Source material START

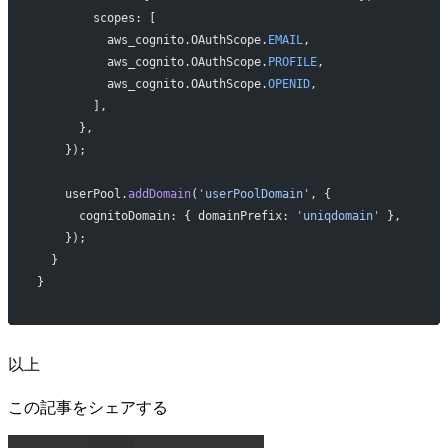
        scopes: [
          aws_cognito.OAuthScope.
EMAIL
,
          aws_cognito.OAuthScope.
PROFILE
,
          aws_cognito.OAuthScope.
OPENID
,
        ],
      },
    });
    userPool.
addDomain
(
'userPoolDomain'
, {
      cognitoDomain: { domainPrefix: 
'uniqdomain'
 },
    });
  }
}
以上
この記事をシェアする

Source material END

• _What you should do_: Reproduce the text read from the items, changing "uniqdomain" to "exampledomain" and leaving everything else as it is. Leave the pictures out of your answer.

• _Exercise response_:
        scopes: [
          aws_cognito.OAuthScope.
EMAIL
,
          aws_cognito.OAuthScope.
PROFILE
,
          aws_cognito.OAuthScope.
OPENID
,
        ],
      },
    });
    userPool.
addDomain
(
'userPoolDomain'
, {
      cognitoDomain: { domainPrefix: 
'exampledomain'
 },
    });
  }
}
以上
この記事をシェアする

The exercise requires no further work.